Almodóvar roots for the big screen

Cannes jury president weighs in to Netflix row.

by Richard Mowe

Cannes jury duty for (from left) Park Chan-Wook, Maren Ade, Will Smith, Agnès Jaoui, Pedro Amodóvar, Jessica Chastain and Paolo Sorrentino.
Cannes jury duty for (from left) Park Chan-Wook, Maren Ade, Will Smith, Agnès Jaoui, Pedro Amodóvar, Jessica Chastain and Paolo Sorrentino. Photo: Richard Mowe

The president of the Cannes Film Festival jury, Pedro Almodóvar, who has never been one to shirk controversy, today (17 May) weighed in to the debate about the place of Netflix in film festivals if the films do not get a subsequent release in cinemas.

This year the Festival, which has two titles from the streaming platform in the official selection (Bong Joon-Ho’s Okja in competition and Noah Baumbach’s The Meyerowitz Stories out of competition), has decreed that from next year films must be able to be seen in cinemas. Netflix decided that these two titles would not find a place on cinema screens outside the festival shows and would not budge on their decision.

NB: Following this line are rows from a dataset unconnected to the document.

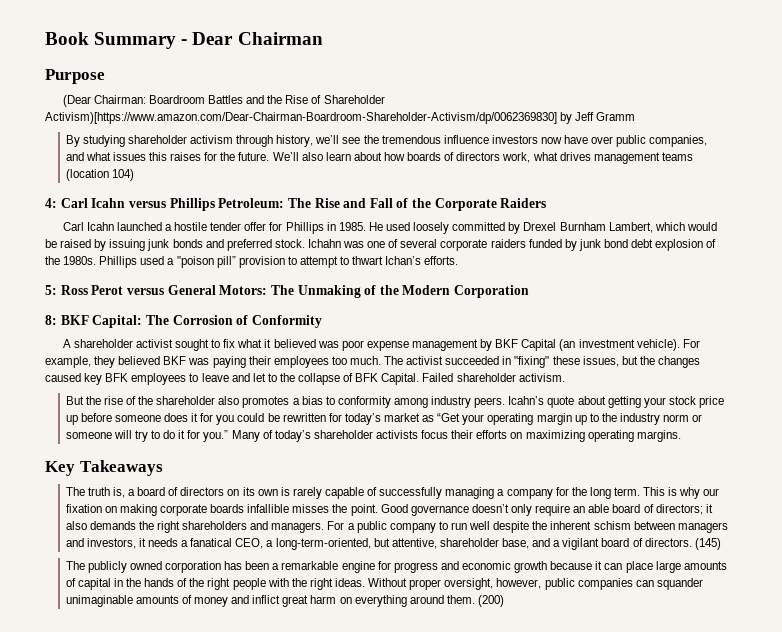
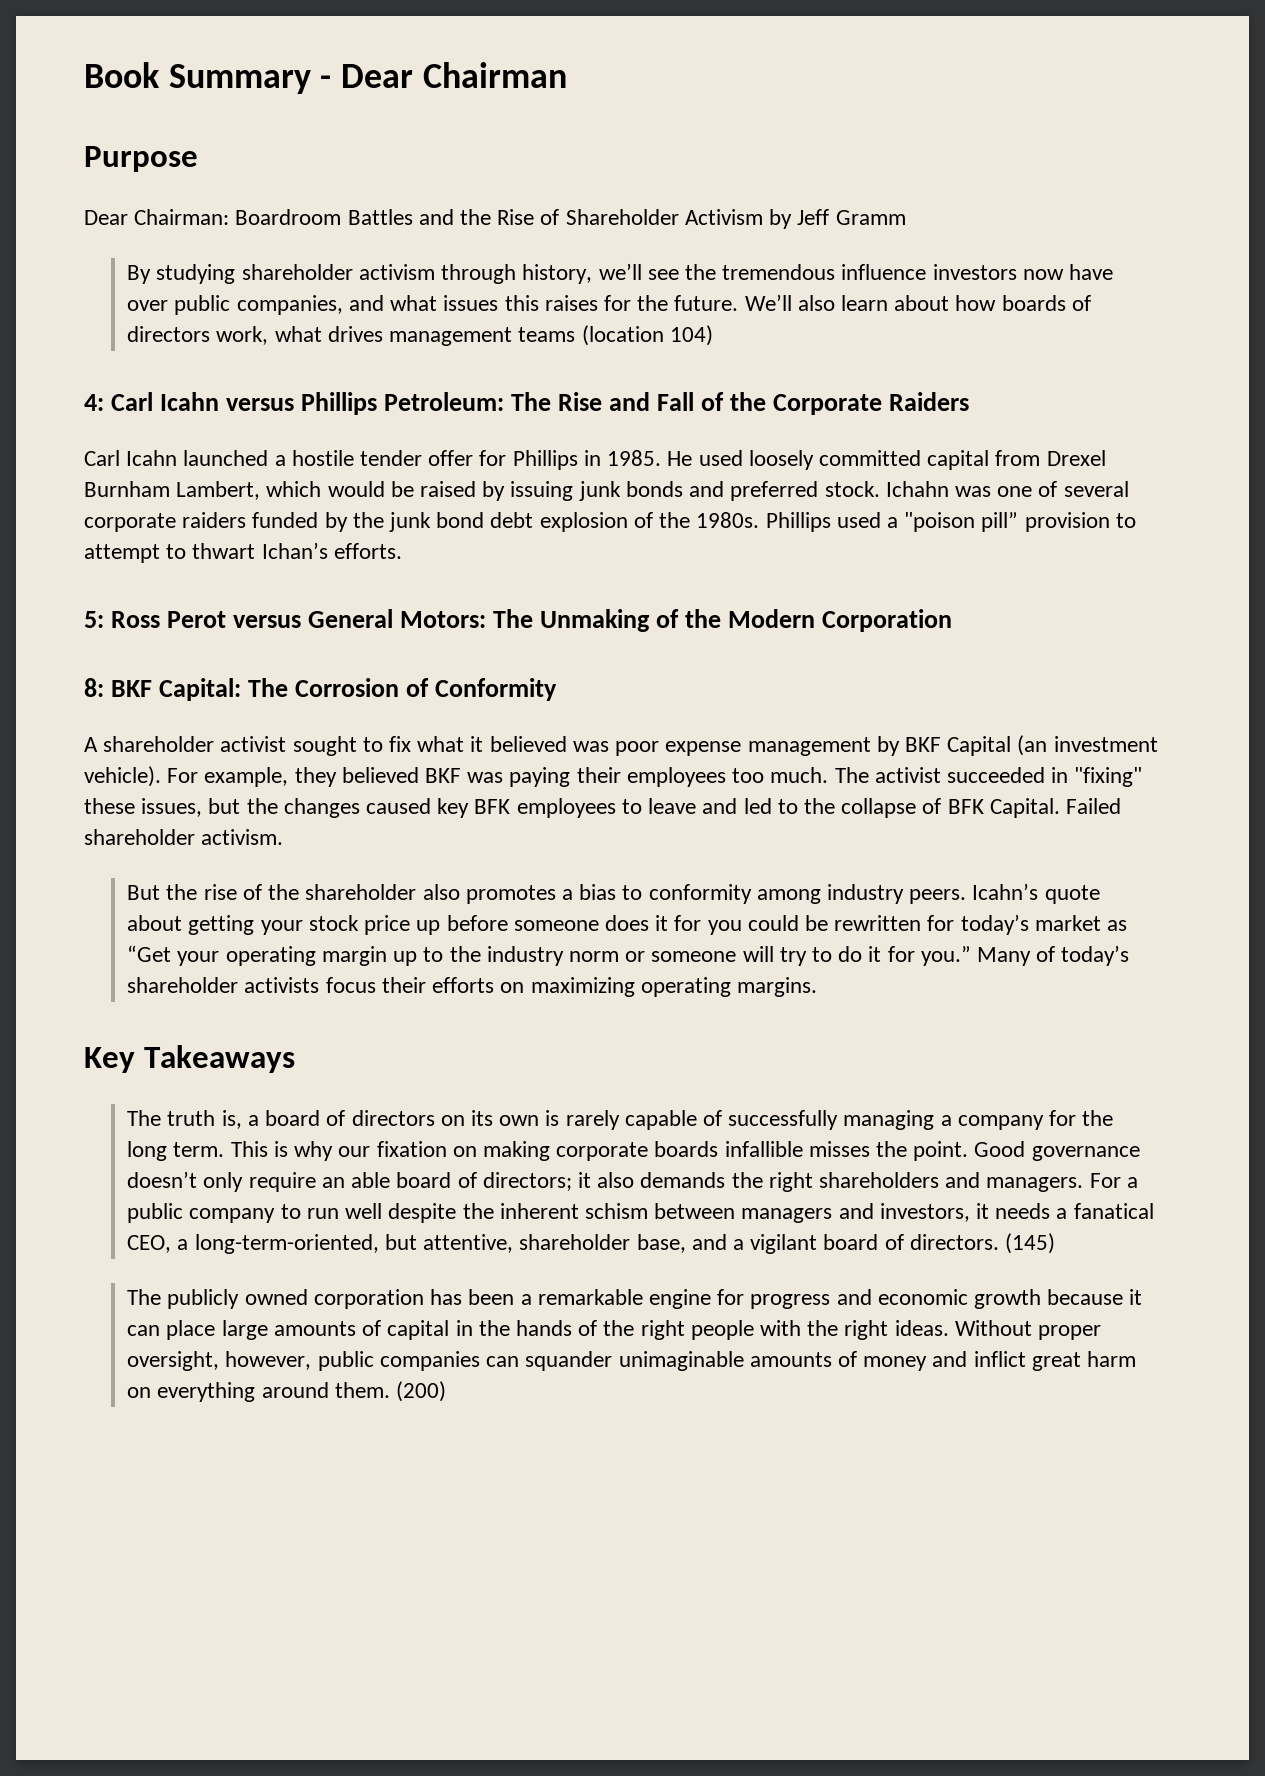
[62,95,91,107] (Dear -> [84,210,128,225] Dear
[45,112,557,124] Activism)[https://www.amazon.com/Dear-Chairman-Boardroom-Shareholder-Activism/dp/0062369830] -> [684,209,763,225] Activism
[508,222,521,234] by -> [927,450,1041,470] capital from
(577, 245) none -> [352,512,384,528] the
[252,373,266,382] let -> [743,798,772,814] led

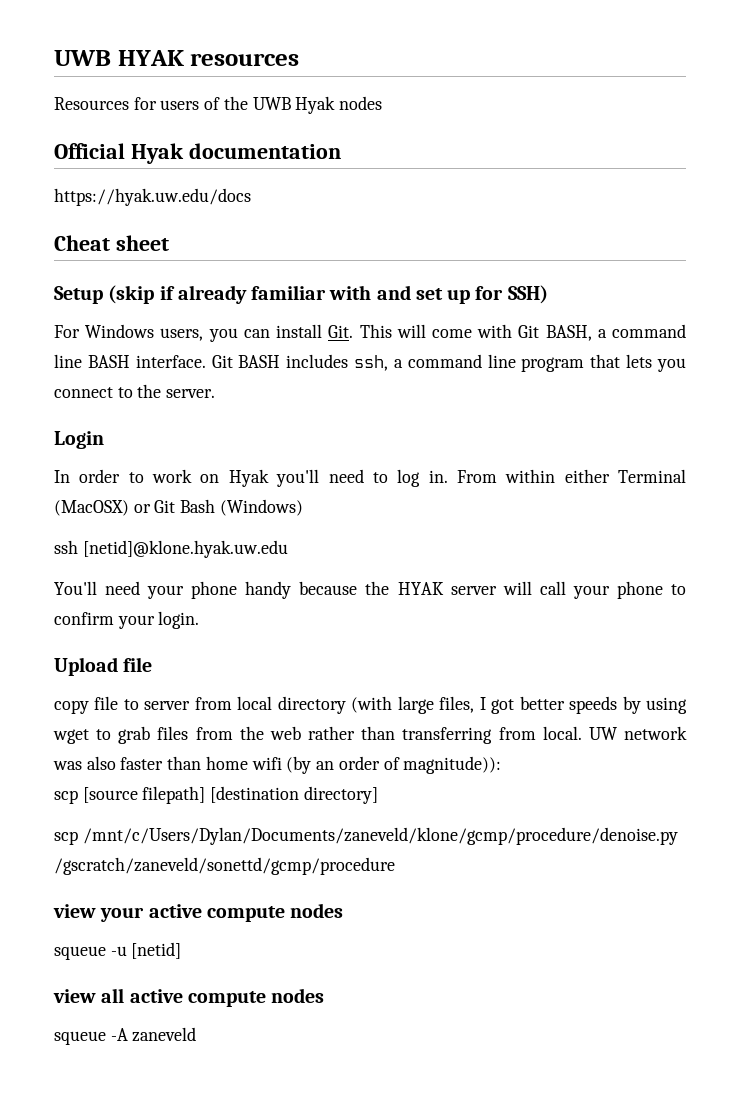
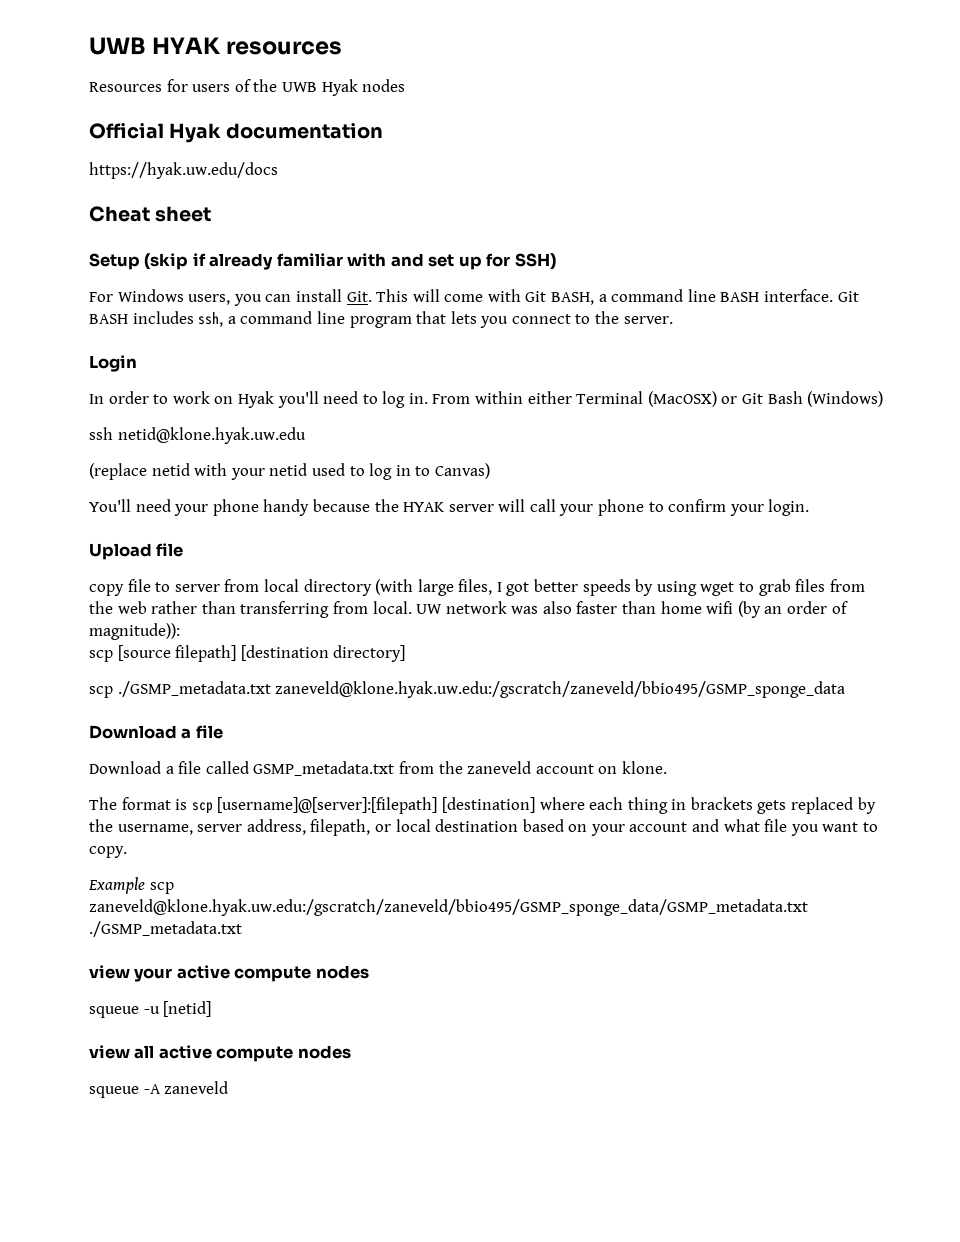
[82,540,288,558] [netid]@klone.hyak.uw.edu -> [117,427,306,444] [89,463,490,480] netid@klone.hyak.uw.edu // (replace netid with your netid used to log in to Canvas)
[82,827,678,845] [54,857,395,875] /mnt/c/Users/Dylan/Documents/zaneveld/klone/gcmp/procedure/denoise.py /gscratch/zaneveld/sonettd/gcmp/procedure -> [117,681,846,698] [89,725,223,739] [89,761,667,776] [89,797,876,814] [89,819,879,836] [89,846,127,858] [88,877,174,894] [89,899,808,916] [89,921,242,937] ./GSMP_metadata.txt zaneveld@klone.hyak.uw.edu:/gscratch/zaneveld/bbio495/GSMP_sponge_data // Download a file // Download a file called GSMP_metadata.txt from the zaneveld account on klone. // The format is scp [username]@[server]:[filepath] [destination] where each thing in brackets gets replaced by the username, server address, filepath, or local destination based on your account and what file you want to copy. // Example scp zaneveld@klone.hyak.uw.edu:/gscratch/zaneveld/bbio495/GSMP_sponge_data/GSMP_metadata.txt ./GSMP_metadata.txt

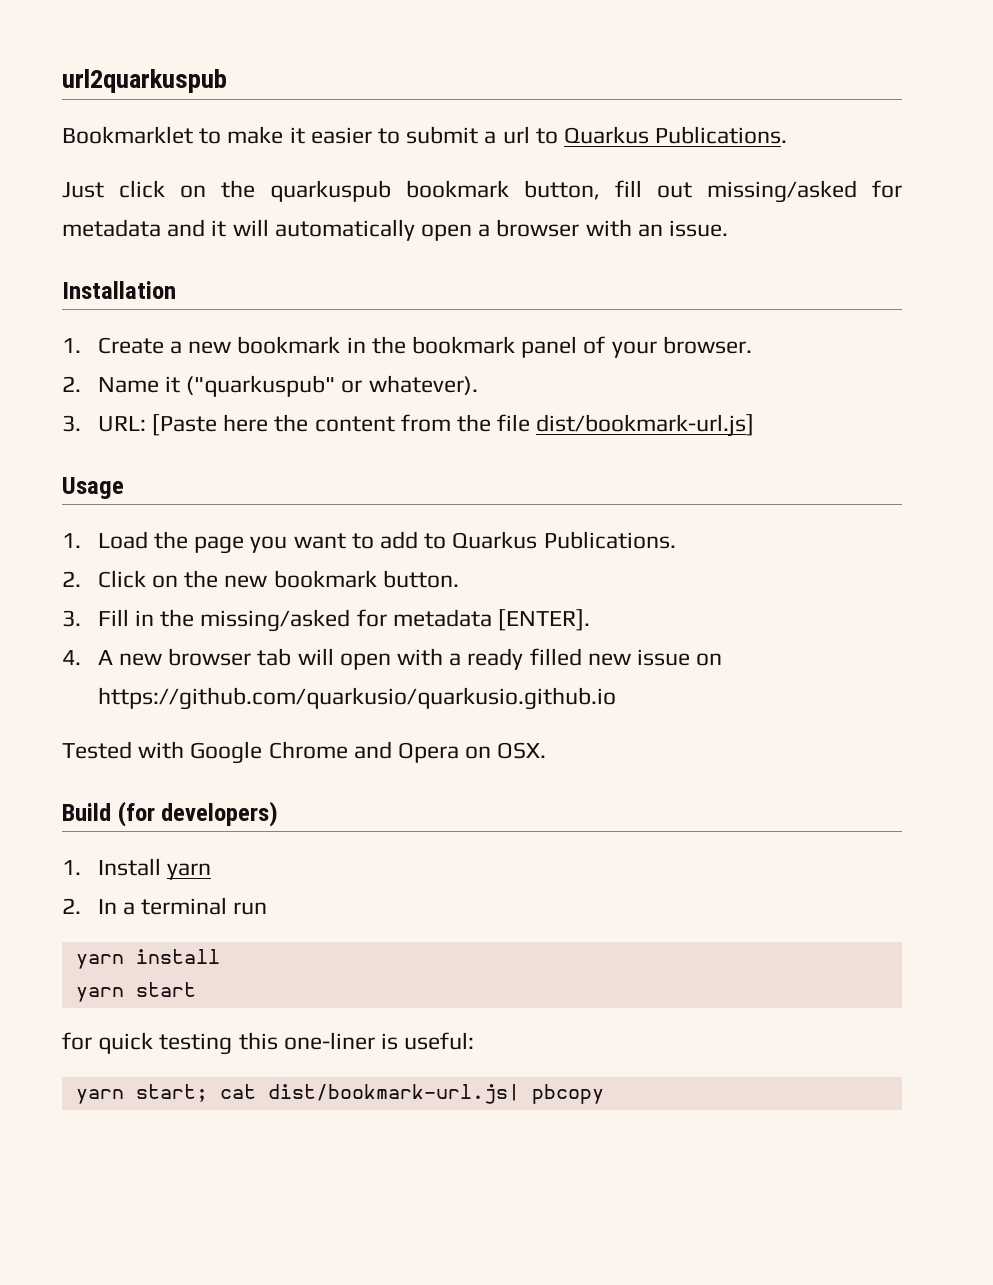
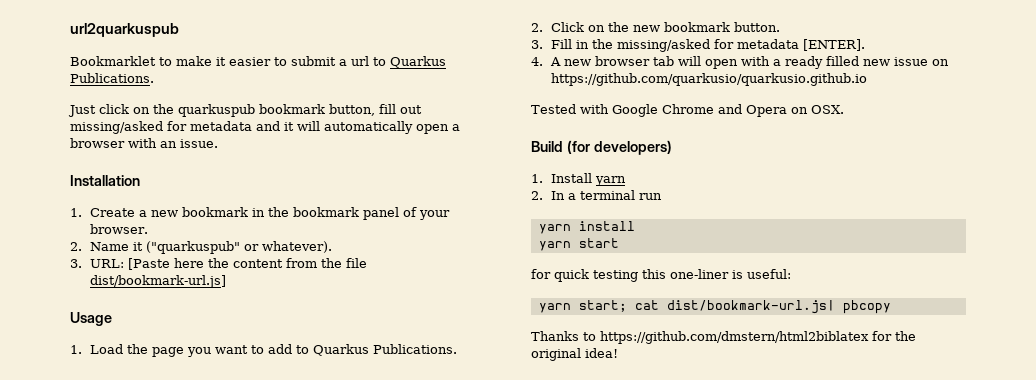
(604, 1094) none -> [531,331,916,344] [531,348,618,361] // Thanks to https://github.com/dmstern/html2biblatex for the original idea!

Jury president Pedro Almodóvar
Jury president Pedro Almodóvar Photo: Richard Mowe

The issue had so incensed Almodóvar (a previous Palme d’Or winner) that he had prepared a statement in case the topic was raised at the traditional gathering of the jury and the media on the first day of the Festival.

He said: "Digital platforms are a new way of offering words and images, which in itself are enriching. But these platforms should not take the place of existing forms like the movie theatres. They should under no circumstances change the offer for spectators. The only solution I think is that the new platforms accept and obey the existing rules that are already adopted and respected by the existing networks.

"I personally don’t perceive the Palme d’Or ought to be given to a film that is then not seen on the big screen. All this doesn’t mean that I am not open or celebrate new technologies and opportunities, but [as long as] I'm alive I’ll be fighting for the capacity of hypnosis of the large screen for the viewer."

He added that the size of the screen should not be smaller than the chair on which you are sitting. “It should not be part of your everyday setting. You must feel small and humble in front of the image that’s here.”

Will Smith
Will Smith Photo: Richard Mowe

A gung-ho Will Smith, however, offered another perspective, suggesting that his sons (aged 16, 18 and 24) watch Netflix but also go to the cinema at least twice a week. “In my house Netflix has been nothing but a benefit because they watch films they would not otherwise have seen. It has broadened their cinematic horizons,” said Smith, who has a new film, the blockbuster Bright (a cop thriller) in a deal with … Netflix.

Jessica Chastain and Paolo Sorrentino are also on the jury, alongside German director Maren Ade (Toni Erdmann), South Korean director Park Chan-wook (The Handmaiden), Chinese star Fan Bingbing (Iron Man 3), French actress Agnes Jaoui (The Taste of Others) and Oscar-winning composer Gabriel Yared (The English Patient) but they declined to become embroiled in the controversy.

Chastain noted that she would keep herself aloof from any influences during her period of duty - even to the extent of telling her friends not to call for the next ten days. Smith gave assurances that he too would be taking it all very seriously by “going to bed every night so I can watch wide awake and focused.” He could barely contain his excitement at the idea of watching three films a day - something he had not done since he was 14.

The results of the jury’s deliberations will be revealed on the closing night of the festival on May 28.